Il processo di riconciliazione tra i popoli, ma anche all’interno delle stesse nazioni, per lenire le profonde ferite del passato, arrecate dalle guerre e dai totalitarismi, è tutt’altro che concluso. Ma passi avanti importanti, anche molto coraggiosi, sono stati fatti finora e l’impressione è che le opinioni pubbliche dei singoli Paesi inizino a prendere consapevolezza della complessità del lascito del ventesimo secolo e del fatto che vadano rigettate le visioni manichee del secondo dopoguerra nelle quali le ideologie erano spesso al servizio dei vari nazionalismi che si fronteggiavano.

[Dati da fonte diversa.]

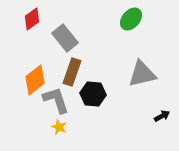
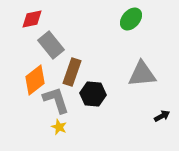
red diamond: rotated 25 degrees clockwise
gray rectangle: moved 14 px left, 7 px down
gray triangle: rotated 8 degrees clockwise
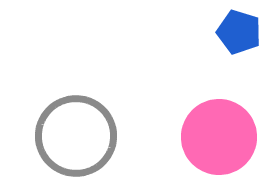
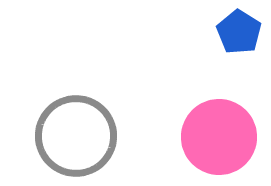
blue pentagon: rotated 15 degrees clockwise
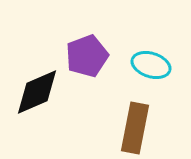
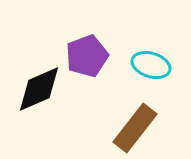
black diamond: moved 2 px right, 3 px up
brown rectangle: rotated 27 degrees clockwise
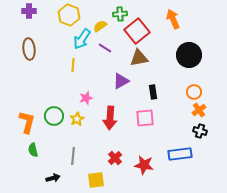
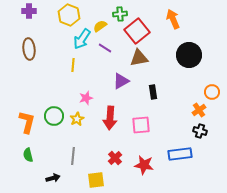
orange circle: moved 18 px right
pink square: moved 4 px left, 7 px down
green semicircle: moved 5 px left, 5 px down
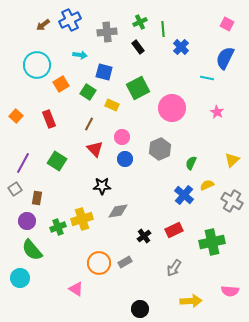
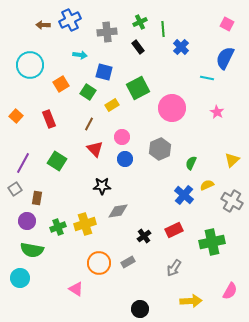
brown arrow at (43, 25): rotated 40 degrees clockwise
cyan circle at (37, 65): moved 7 px left
yellow rectangle at (112, 105): rotated 56 degrees counterclockwise
yellow cross at (82, 219): moved 3 px right, 5 px down
green semicircle at (32, 250): rotated 40 degrees counterclockwise
gray rectangle at (125, 262): moved 3 px right
pink semicircle at (230, 291): rotated 66 degrees counterclockwise
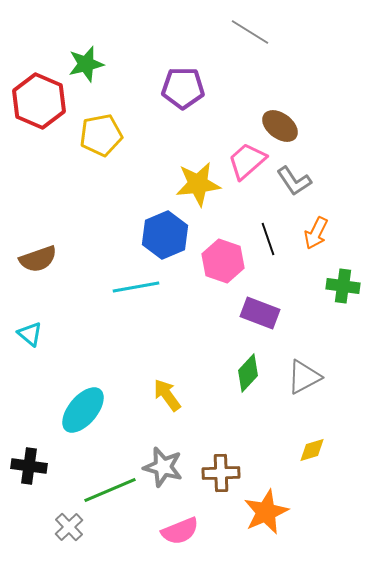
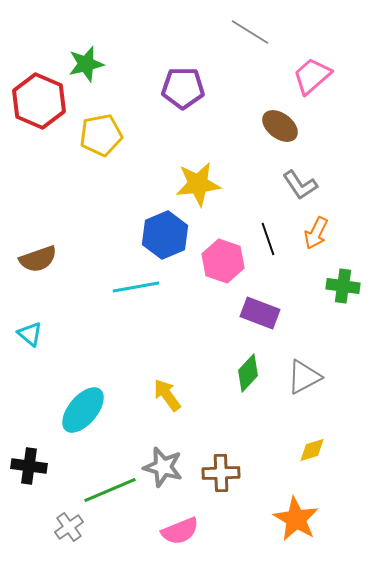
pink trapezoid: moved 65 px right, 85 px up
gray L-shape: moved 6 px right, 4 px down
orange star: moved 30 px right, 7 px down; rotated 18 degrees counterclockwise
gray cross: rotated 8 degrees clockwise
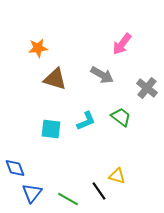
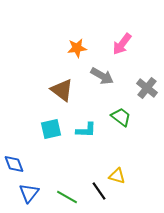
orange star: moved 39 px right
gray arrow: moved 1 px down
brown triangle: moved 7 px right, 11 px down; rotated 20 degrees clockwise
cyan L-shape: moved 9 px down; rotated 25 degrees clockwise
cyan square: rotated 20 degrees counterclockwise
blue diamond: moved 1 px left, 4 px up
blue triangle: moved 3 px left
green line: moved 1 px left, 2 px up
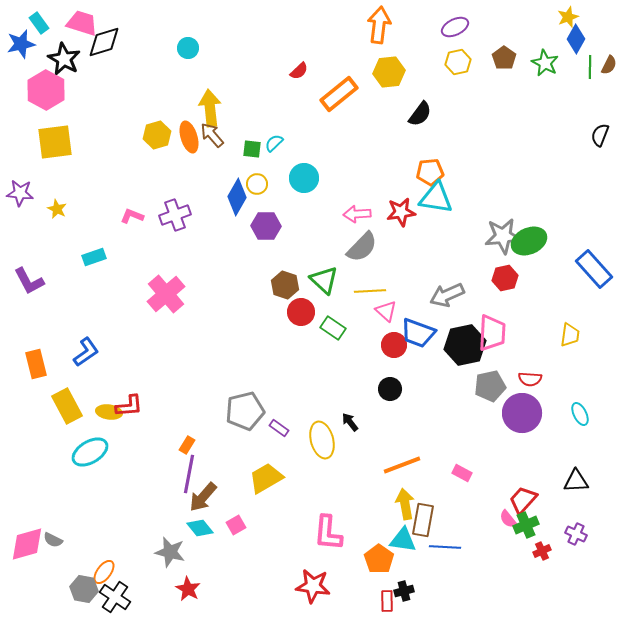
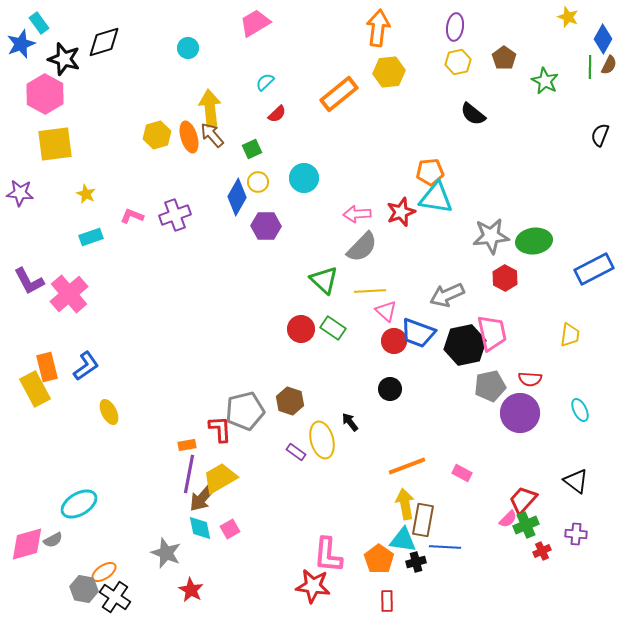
yellow star at (568, 17): rotated 30 degrees counterclockwise
pink trapezoid at (82, 23): moved 173 px right; rotated 48 degrees counterclockwise
orange arrow at (379, 25): moved 1 px left, 3 px down
purple ellipse at (455, 27): rotated 56 degrees counterclockwise
blue diamond at (576, 39): moved 27 px right
blue star at (21, 44): rotated 8 degrees counterclockwise
black star at (64, 59): rotated 12 degrees counterclockwise
green star at (545, 63): moved 18 px down
red semicircle at (299, 71): moved 22 px left, 43 px down
pink hexagon at (46, 90): moved 1 px left, 4 px down
black semicircle at (420, 114): moved 53 px right; rotated 92 degrees clockwise
yellow square at (55, 142): moved 2 px down
cyan semicircle at (274, 143): moved 9 px left, 61 px up
green square at (252, 149): rotated 30 degrees counterclockwise
yellow circle at (257, 184): moved 1 px right, 2 px up
yellow star at (57, 209): moved 29 px right, 15 px up
red star at (401, 212): rotated 12 degrees counterclockwise
gray star at (503, 236): moved 12 px left
green ellipse at (529, 241): moved 5 px right; rotated 16 degrees clockwise
cyan rectangle at (94, 257): moved 3 px left, 20 px up
blue rectangle at (594, 269): rotated 75 degrees counterclockwise
red hexagon at (505, 278): rotated 20 degrees counterclockwise
brown hexagon at (285, 285): moved 5 px right, 116 px down
pink cross at (166, 294): moved 97 px left
red circle at (301, 312): moved 17 px down
pink trapezoid at (492, 333): rotated 15 degrees counterclockwise
red circle at (394, 345): moved 4 px up
blue L-shape at (86, 352): moved 14 px down
orange rectangle at (36, 364): moved 11 px right, 3 px down
yellow rectangle at (67, 406): moved 32 px left, 17 px up
red L-shape at (129, 406): moved 91 px right, 23 px down; rotated 88 degrees counterclockwise
yellow ellipse at (109, 412): rotated 55 degrees clockwise
purple circle at (522, 413): moved 2 px left
cyan ellipse at (580, 414): moved 4 px up
purple rectangle at (279, 428): moved 17 px right, 24 px down
orange rectangle at (187, 445): rotated 48 degrees clockwise
cyan ellipse at (90, 452): moved 11 px left, 52 px down
orange line at (402, 465): moved 5 px right, 1 px down
yellow trapezoid at (266, 478): moved 46 px left
black triangle at (576, 481): rotated 40 degrees clockwise
pink semicircle at (508, 519): rotated 96 degrees counterclockwise
pink square at (236, 525): moved 6 px left, 4 px down
cyan diamond at (200, 528): rotated 28 degrees clockwise
pink L-shape at (328, 533): moved 22 px down
purple cross at (576, 534): rotated 20 degrees counterclockwise
gray semicircle at (53, 540): rotated 54 degrees counterclockwise
gray star at (170, 552): moved 4 px left, 1 px down; rotated 8 degrees clockwise
orange ellipse at (104, 572): rotated 20 degrees clockwise
red star at (188, 589): moved 3 px right, 1 px down
black cross at (404, 591): moved 12 px right, 29 px up
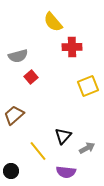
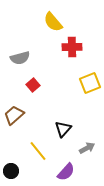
gray semicircle: moved 2 px right, 2 px down
red square: moved 2 px right, 8 px down
yellow square: moved 2 px right, 3 px up
black triangle: moved 7 px up
purple semicircle: rotated 54 degrees counterclockwise
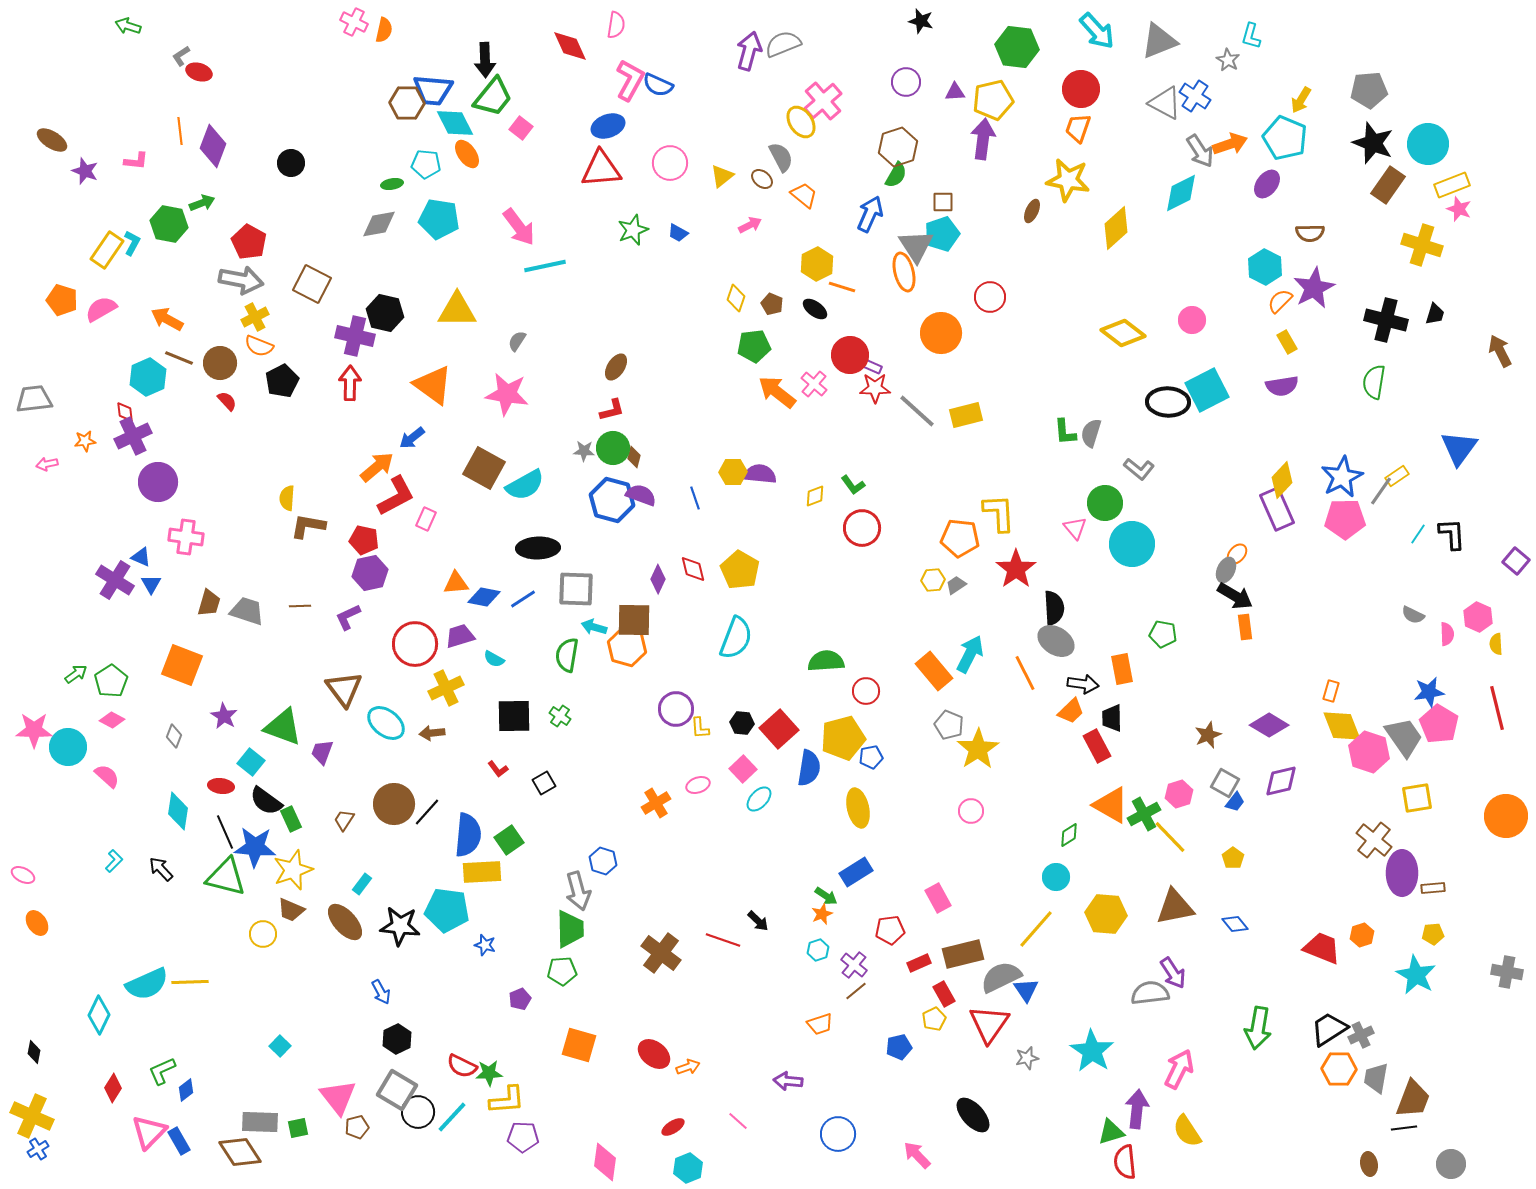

Sono passati dieci anni dallo storico Concerto dell’Amicizia del 13 luglio 2010 a Trieste alla presenza dei tre Presidenti. Appuntamenti a tre non li abbiamo più avuti, ma in compenso proprio quest’anno, nel decennale di quel vertice ormai passato giustamente alla storia, abbiamo potuto assistere ad altri gesti simbolici che fino a qualche tempo fa sembravano forse, se non impossibili, almeno lontanissimi nel tempo. Come non ricordare quella mano nella mano fra i Presidenti Borut Pahor e Sergio Mattarella a Basovizza per un omaggio a due luoghi simbolo, esempio per lunghi decenni di una memoria profondamente divisa. Il passo compiuto da Pahor, la visita alla Foiba, non è stato di certo scontato, anche se stemperato dalla restituzione alla Comunità Nazionale Slovena del Narodni dom. Nemmeno in Slovenia tutti la pensano allo stesso modo: le divisioni ideologiche della Seconda guerra mondiale pesano ancora enormemente, nonostante l’impegno profuso dal grosso del centrosinistra e del centrodestra per cicatrizzare le ferite. E quando a mettersi di mezzo è anche la componente dei rapporti interetnici tutto diventa più difficile e non tutti riescono a digerire certi passi. Eppure Pahor – assieme a Mattarella – quel gesto l’ha fatto, destinato a essere scritto a caratteri cubitali nella storia forse ancor di più del Concerto di Riccardo Muti.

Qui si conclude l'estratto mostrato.